Extracted material section start
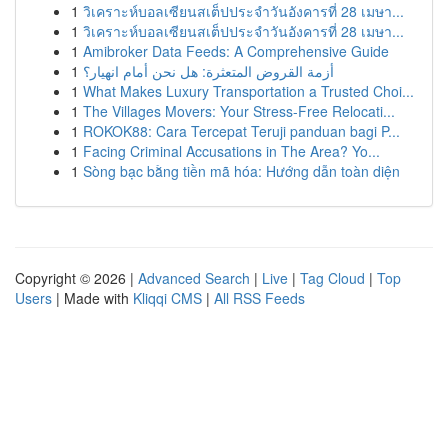
1
วิเคราะห์บอลเซียนสเต็ปประจำวันอังคารที่ 28 เมษา...
1
วิเคราะห์บอลเซียนสเต็ปประจำวันอังคารที่ 28 เมษา...
1
Amibroker Data Feeds: A Comprehensive Guide
1
أزمة القروض المتعثرة: هل نحن أمام انهيار؟
1
What Makes Luxury Transportation a Trusted Choi...
1
The Villages Movers: Your Stress-Free Relocati...
1
ROKOK88: Cara Tercepat Teruji panduan bagi P...
1
Facing Criminal Accusations in The Area? Yo...
1
Sòng bạc bằng tiền mã hóa: Hướng dẫn toàn diện
Copyright © 2026 |
Advanced Search
|
Live
|
Tag Cloud
|
Top
Users
| Made with
Kliqqi CMS
|
All RSS Feeds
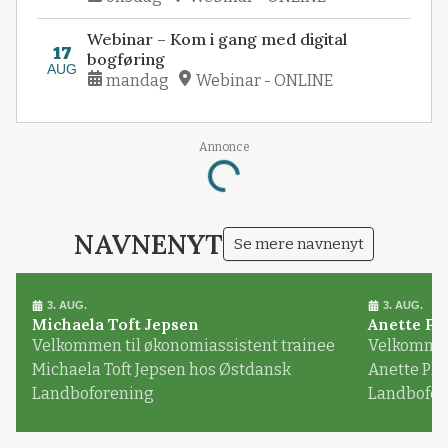
Webinar – Kom i gang med digital
17
bogføring
AUG
mandag
Webinar - ONLINE
Annonce
Loading...
NAVNENYT
Se mere navnenyt
3. AUG.
3. AUG.
Michaela Toft Jepsen
Anette Pl
Velkommen til økonomiassistent trainee
Velkommen 
Michaela Toft Jepsen hos Østdansk
Anette Pl
Landboforening
Landbofor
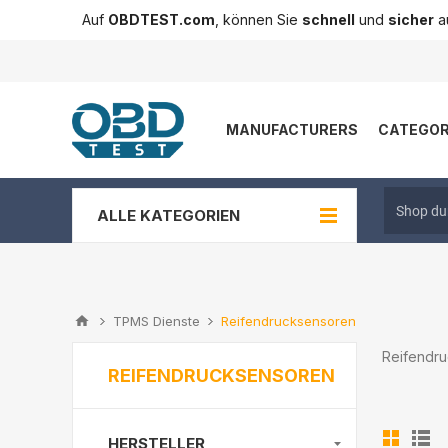
Auf
OBDTEST.com
, können Sie
schnell
und
sicher
au
MANUFACTURERS
CATEGOR
ALLE KATEGORIEN
TPMS Dienste
Reifendrucksensoren
Reifendru
REIFENDRUCKSENSOREN
HERSTELLER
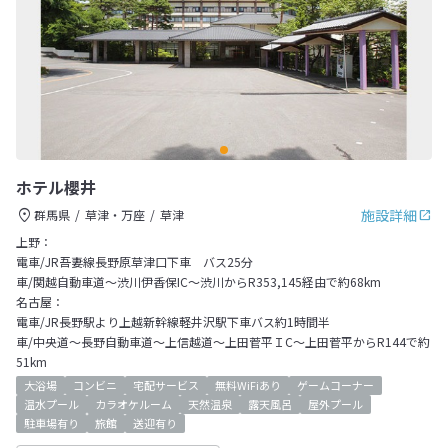
ホテル櫻井
施設詳細
群馬県
草津・万座
草津
上野：
電車/JR吾妻線長野原草津口下車 バス25分
車/関越自動車道～渋川伊香保IC～渋川からR353,145経由で約68km
名古屋：
電車/JR長野駅より上越新幹線軽井沢駅下車バス約1時間半
車/中央道～長野自動車道～上信越道～上田菅平ＩC～上田菅平からR144で約
51km
大浴場
コンビニ
宅配サービス
無料WiFiあり
ゲームコーナー
温水プール
カラオケルーム
天然温泉
露天風呂
屋外プール
駐車場有り
旅館
送迎有り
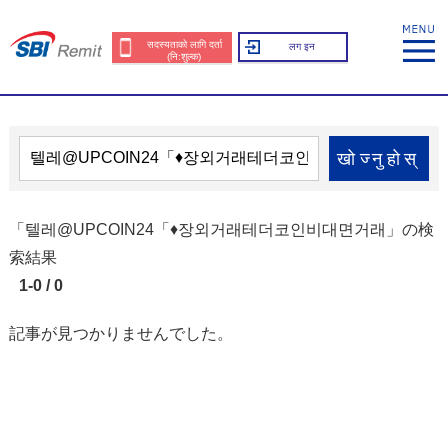
सदस्यताको लागि दर्ता
लग इन
(नि:शुल्क)
खोज्नुहोस्
「텔레@UPCOIN24「♦장외거래테더코인비대면거래」の検
索結果
1-0 / 0
記事が見つかりませんでした。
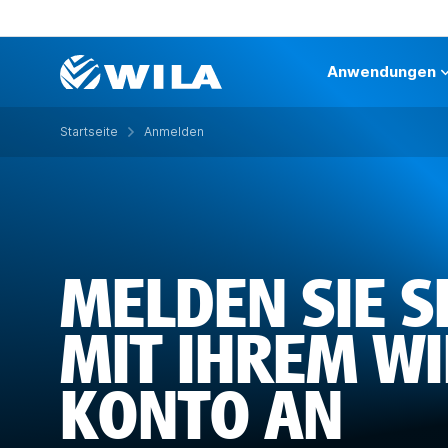
Anwendungen
Startseite
Anmelden
MELDEN SIE S
MIT IHREM WI
KONTO AN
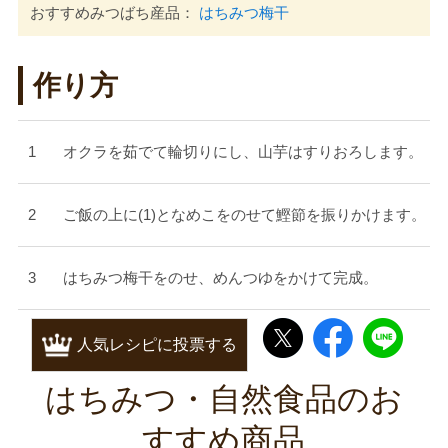
おすすめみつばち産品：
はちみつ梅干
作り方
オクラを茹でて輪切りにし、山芋はすりおろします。
ご飯の上に(1)となめこをのせて鰹節を振りかけます。
はちみつ梅干をのせ、めんつゆをかけて完成。
人気レシピに投票する
はちみつ・自然食品のお
すすめ商品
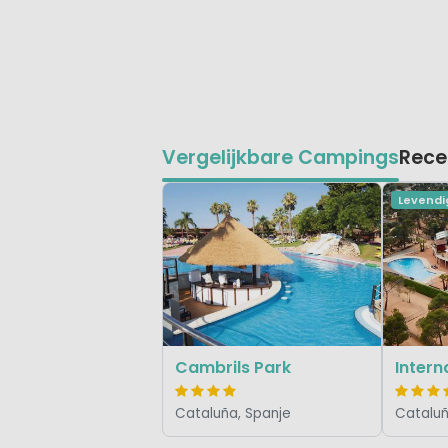
Vergelijkbare Campings
Rece
Levendi
Cambrils Park
Cataluña, Spanje
Cataluñ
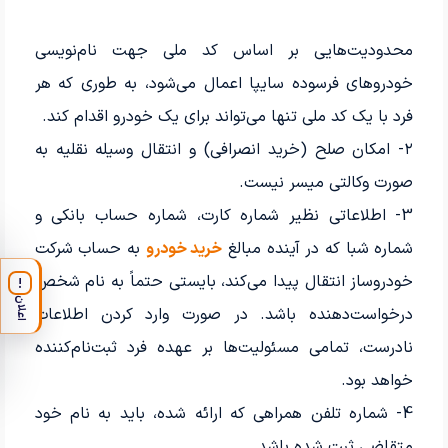
محدودیت‌هایی بر اساس کد ملی جهت نام‌نویسی
خودروهای فرسوده سایپا اعمال می‌شود، به طوری که هر
فرد با یک کد ملی تنها می‌تواند برای یک خودرو اقدام کند.
۲- امکان صلح (خرید انصرافی) و انتقال وسیله نقلیه به
صورت وکالتی میسر نیست.
3- اطلاعاتی نظیر شماره کارت، شماره حساب بانکی و
شماره شبا که در آینده مبالغ
خرید خودرو
به حساب شرکت
خودروساز انتقال پیدا می‌کند، بایستی حتماً به نام شخص
!
اعلان
درخواست‌دهنده باشد. در صورت وارد کردن اطلاعات
نادرست، تمامی مسئولیت‌ها بر عهده فرد ثبت‌نام‌کننده
خواهد بود.
4- شماره تلفن همراهی که ارائه شده، باید به نام خود
متقاضی ثبت شده باشد.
Extracted material section end
● **Directive**
Render the text of all the items above as one numbered list, one line per entry, omitting blank lines and leaving the pictures out.

● **Answer to this exercise**
1. 1
2. วิเคราะห์บอลเซียนสเต็ปประจำวันอังคารที่ 28 เมษา...
3. 1
4. วิเคราะห์บอลเซียนสเต็ปประจำวันอังคารที่ 28 เมษา...
5. 1
6. Amibroker Data Feeds: A Comprehensive Guide
7. 1
8. أزمة القروض المتعثرة: هل نحن أمام انهيار؟
9. 1
10. What Makes Luxury Transportation a Trusted Choi...
11. 1
12. The Villages Movers: Your Stress-Free Relocati...
13. 1
14. ROKOK88: Cara Tercepat Teruji panduan bagi P...
15. 1
16. Facing Criminal Accusations in The Area? Yo...
17. 1
18. Sòng bạc bằng tiền mã hóa: Hướng dẫn toàn diện
19. Copyright © 2026 |
20. Advanced Search
21. |
22. Live
23. |
24. Tag Cloud
25. |
26. Top
27. Users
28. | Made with
29. Kliqqi CMS
30. |
31. All RSS Feeds
32. Webinar – Kom i gang med digital
33. 17
34. bogføring
35. AUG
36. mandag
37. Webinar - ONLINE
38. Annonce
39. Loading...
40. NAVNENYT
41. Se mere navnenyt
42. 3. AUG.
43. 3. AUG.
44. Michaela Toft Jepsen
45. Anette Pl
46. Velkommen til økonomiassistent trainee
47. Velkommen 
48. Michaela Toft Jepsen hos Østdansk
49. Anette Pl
50. Landboforening
51. Landbofor
52. Auf
53. OBDTEST.com
54. , können Sie
55. schnell
56. und
57. sicher
58. au
59. MANUFACTURERS
60. CATEGOR
61. ALLE KATEGORIEN
62. TPMS Dienste
63. Reifendrucksensoren
64. Reifendru
65. REIFENDRUCKSENSOREN
66. HERSTELLER
67. ホテル櫻井
68. 施設詳細
69. 群馬県
70. 草津・万座
71. 草津
72. 上野：
73. 電車/JR吾妻線長野原草津口下車 バス25分
74. 車/関越自動車道～渋川伊香保IC～渋川からR353,145経由で約68km
75. 名古屋：
76. 電車/JR長野駅より上越新幹線軽井沢駅下車バス約1時間半
77. 車/中央道～長野自動車道～上信越道～上田菅平ＩC～上田菅平からR144で約
78. 51km
79. 大浴場
80. コンビニ
81. 宅配サービス
82. 無料WiFiあり
83. ゲームコーナー
84. 温水プール
85. カラオケルーム
86. 天然温泉
87. 露天風呂
88. 屋外プール
89. 駐車場有り
90. 旅館
91. 送迎有り
92. सदस्यताको लागि दर्ता
93. लग इन
94. (नि:शुल्क)
95. खोज्नुहोस्
96. 「텔레@UPCOIN24「♦장외거래테더코인비대면거래」の検
97. 索結果
98. 1-0 / 0
99. 記事が見つかりませんでした。
100. Anwendungen
101. Startseite
102. Anmelden
103. MELDEN SIE S
104. MIT IHREM WI
105. KONTO AN
106. おすすめみつばち産品：
107. はちみつ梅干
108. 作り方
109. オクラを茹でて輪切りにし、山芋はすりおろします。
110. ご飯の上に(1)となめこをのせて鰹節を振りかけます。
111. はちみつ梅干をのせ、めんつゆをかけて完成。
112. 人気レシピに投票する
113. はちみつ・自然食品のお
114. すすめ商品
115. Vergelijkbare Campings
116. Rece
117. Levendi
118. Cambrils Park
119. Cataluña, Spanje
120. Cataluñ
121. محدودیت‌هایی بر اساس کد ملی جهت نام‌نویسی
122. خودروهای فرسوده سایپا اعمال می‌شود، به طوری که هر
123. فرد با یک کد ملی تنها می‌تواند برای یک خودرو اقدام کند.
124. ۲- امکان صلح (خرید انصرافی) و انتقال وسیله نقلیه به
125. صورت وکالتی میسر نیست.
126. 3- اطلاعاتی نظیر شماره کارت، شماره حساب بانکی و
127. شماره شبا که در آینده مبالغ
128. خرید خودرو
129. به حساب شرکت
130. خودروساز انتقال پیدا می‌کند، بایستی حتماً به نام شخص
131. !
132. اعلان
133. درخواست‌دهنده باشد. در صورت وارد کردن اطلاعات
134. نادرست، تمامی مسئولیت‌ها بر عهده فرد ثبت‌نام‌کننده
135. خواهد بود.
136. 4- شماره تلفن همراهی که ارائه شده، باید به نام خود
137. متقاضی ثبت شده باشد.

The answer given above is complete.